§ Assigned task: Your task is to copy the listing exactly, with the pictures left out.

§ Data section:
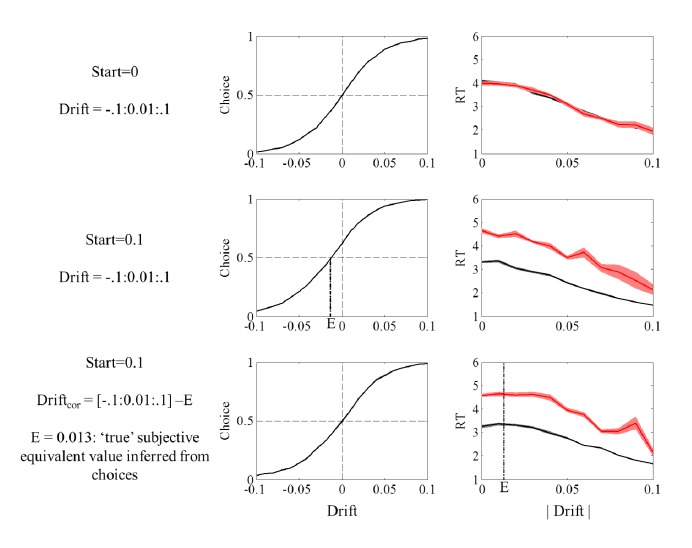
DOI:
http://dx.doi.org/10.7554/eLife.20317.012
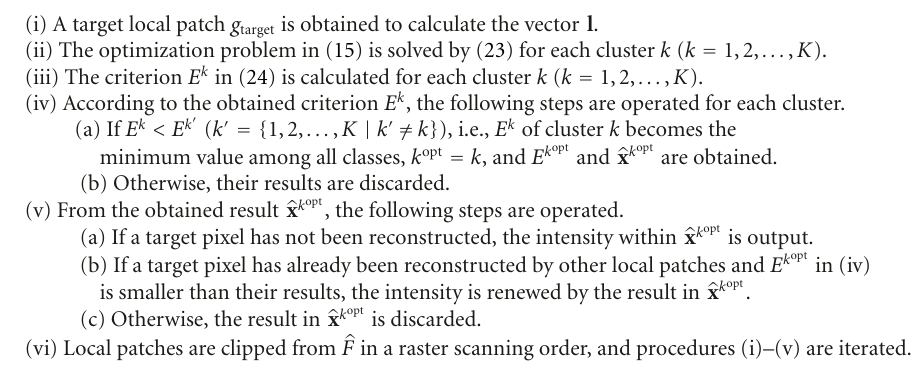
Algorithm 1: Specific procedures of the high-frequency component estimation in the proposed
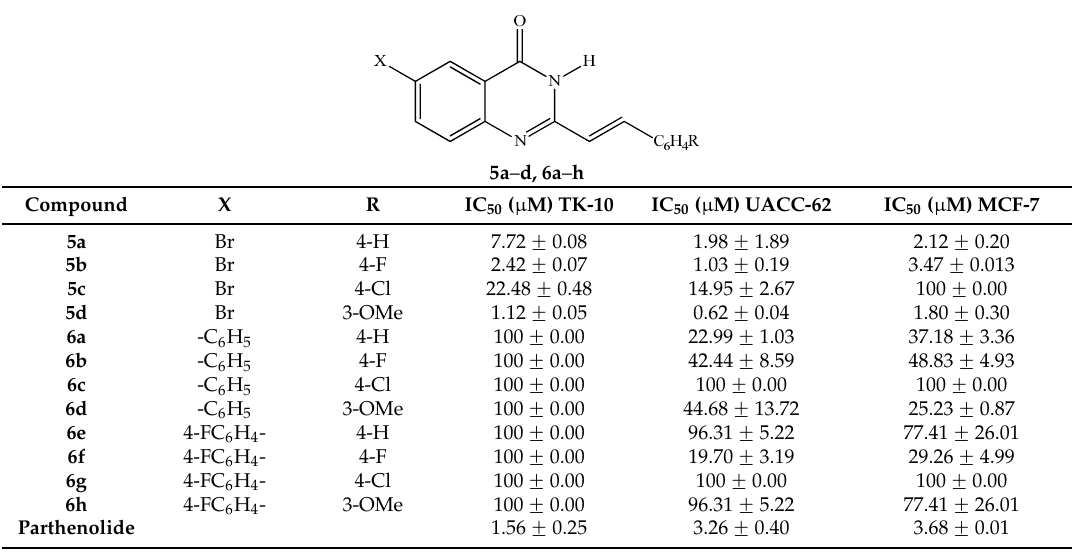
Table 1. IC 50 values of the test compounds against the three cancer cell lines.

§ Response to the exercise:
DOI:
http://dx.doi.org/10.7554/eLife.20317.012
Algorithm 1: Specific procedures of the high-frequency component estimation in the proposed
Table 1. IC 50 values of the test compounds against the three cancer cell lines.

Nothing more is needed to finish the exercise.